MSASA project handled 2817 cases of women in Bulawayo who experienced gender-based violence (GBV) in 2018 alone.
This figure indicates that GBV cases are on the rise despite advocacy work and constitutional obligations to stop abuse against women and girls.
Giving an overview of the cases dealt by Msasa Project in Bulawayo at a workshop organised by Hope for a Child in Christ (HOCIC) in partnership with UN Women to commemorate International Women’s Day Friday, Simelinkosi Mazwi said a major contributor towards GBV was economic hardships where men felt emasculated and turned on women.
This year’s International Women’s Day on March 8 is running under the theme: #BalanceforBetter aimed at gender equality, a greater awareness of discrimination and a celebration of women’s achievements.
“Msasa works on ending gender-based violence among girls and women in various areas and issues we receive from clients are the ones we use to advocate for positive change.
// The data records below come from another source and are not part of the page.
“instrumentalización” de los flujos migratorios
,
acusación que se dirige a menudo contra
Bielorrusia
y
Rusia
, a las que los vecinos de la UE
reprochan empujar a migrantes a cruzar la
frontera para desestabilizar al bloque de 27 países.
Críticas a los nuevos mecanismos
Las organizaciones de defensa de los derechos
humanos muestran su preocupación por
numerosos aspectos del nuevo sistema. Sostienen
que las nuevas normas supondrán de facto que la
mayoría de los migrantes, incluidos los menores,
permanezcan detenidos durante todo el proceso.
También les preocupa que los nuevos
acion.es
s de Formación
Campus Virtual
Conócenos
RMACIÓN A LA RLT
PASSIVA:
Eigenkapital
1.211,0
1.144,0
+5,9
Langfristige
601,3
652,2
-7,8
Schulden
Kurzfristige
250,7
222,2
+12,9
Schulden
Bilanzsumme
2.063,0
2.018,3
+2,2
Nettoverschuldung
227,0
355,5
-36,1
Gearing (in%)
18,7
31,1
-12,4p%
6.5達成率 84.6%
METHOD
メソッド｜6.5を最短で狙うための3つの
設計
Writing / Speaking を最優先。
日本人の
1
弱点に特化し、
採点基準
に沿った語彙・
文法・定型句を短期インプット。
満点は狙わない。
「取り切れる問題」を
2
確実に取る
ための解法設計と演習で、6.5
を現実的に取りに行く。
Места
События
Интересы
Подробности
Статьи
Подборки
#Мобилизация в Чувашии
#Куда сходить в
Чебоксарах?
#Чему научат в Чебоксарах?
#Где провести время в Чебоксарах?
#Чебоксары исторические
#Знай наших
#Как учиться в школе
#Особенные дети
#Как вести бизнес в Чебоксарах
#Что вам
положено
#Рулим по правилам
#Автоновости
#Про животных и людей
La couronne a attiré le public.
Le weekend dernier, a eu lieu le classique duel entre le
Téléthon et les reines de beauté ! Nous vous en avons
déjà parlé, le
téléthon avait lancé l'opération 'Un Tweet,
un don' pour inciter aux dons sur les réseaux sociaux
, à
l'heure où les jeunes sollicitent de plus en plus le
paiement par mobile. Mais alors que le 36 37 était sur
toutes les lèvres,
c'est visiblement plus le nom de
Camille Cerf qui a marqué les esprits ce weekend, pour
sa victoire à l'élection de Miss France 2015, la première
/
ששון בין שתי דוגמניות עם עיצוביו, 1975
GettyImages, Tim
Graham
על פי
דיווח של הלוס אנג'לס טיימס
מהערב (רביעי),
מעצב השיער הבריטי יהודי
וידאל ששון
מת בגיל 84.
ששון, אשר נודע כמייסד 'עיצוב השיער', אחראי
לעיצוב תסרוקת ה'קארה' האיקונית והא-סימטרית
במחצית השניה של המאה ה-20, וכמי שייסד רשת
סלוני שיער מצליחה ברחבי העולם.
My presentation is based on statistics that we have gathered as Msasa within Bulawayo in the year 2018 where we reached 2817 women. These women received psychosocial support and legal advice,” she said.
Of the total cases handled by Msasa, 2 372 were new cases reported while 369 women further received shelter support, which is another key component of the organisation.
“A total of 139 cases were new cases presented by survivors in the shelter. Some of these cases from the 369 were carried over from previous months. As long the client has not been reintegrated with a support system, we still remain attending to that case with the survivor under our care to prevent eviction,” Mazwi explained.
She noted that from the GBV experiences as reported by the survivors, most were physical assault, with women battered by fists and by various objects.
In some other cases, the woman would be beaten while evicted from her home.
“The total cases of this are 426 cases. Of these cases, only 165 had protection order applications that were filed and completed successfully in court. At times women won’t be so keen to proceed further to court and seek psychosocial support or probably couple counselling sessions”.
Mazwi said economic deprivation centred on 2 052 cases Msasa Project attended to, as caregivers faced challenges in payment of school fees for their children.
“From this figure, 1 290 maintenance applications were then filed in court,” she confirmed.
Sexual violence which culminated in marital rape as well as rape made up 72 cases Msasa handled.
“Some of these cases were referred to from other districts -Nkayi, Matobo, Lupane and Bulawayo. Most perpetrators in these cases were relatives and some of the cases were delayed reports as survivors sought services already having fallen pregnant. When one delays reporting a case of rape, the end result becomes pregnancy even HIV,” said the Msasa official.
“Some survivors could not access the legal termination of pregnancies due to the time they reported the cases while the process of the service itself in court takes long for it to be finalised. As such at the end of the day, when the court order is passed out the period for one to receive the termination would have elapsed.”
Mazwi lamented that there was a delay in rape case management as courts took longer to complete.
She added that police systems were also insensitive as women complainants were tasked to bring the respondents when they could be summoned depending on the nature of the case.
“Women allege they are given notes addressed to the same perpetrator and they lose heart to seek protection from police and opt for Msasa,” Mazwi said.
To mitigate against such issues, Msasa has held a multi-sectoral meeting with police, courts and health sector for better service provision.
Meanwhile, HOCIC is implementing a SASA (Start Awareness Support Action) programme in Matobo seeking to reduce violence against women and HIV in the District.
SASA is a Swahili word meaning stop and the programme would be done through training of community activists and gender champions on the SASA approach, raising awareness on the benefits of nonviolence, advocacy efforts and conducting social audits on access, service delivery and utilisation of GBV services.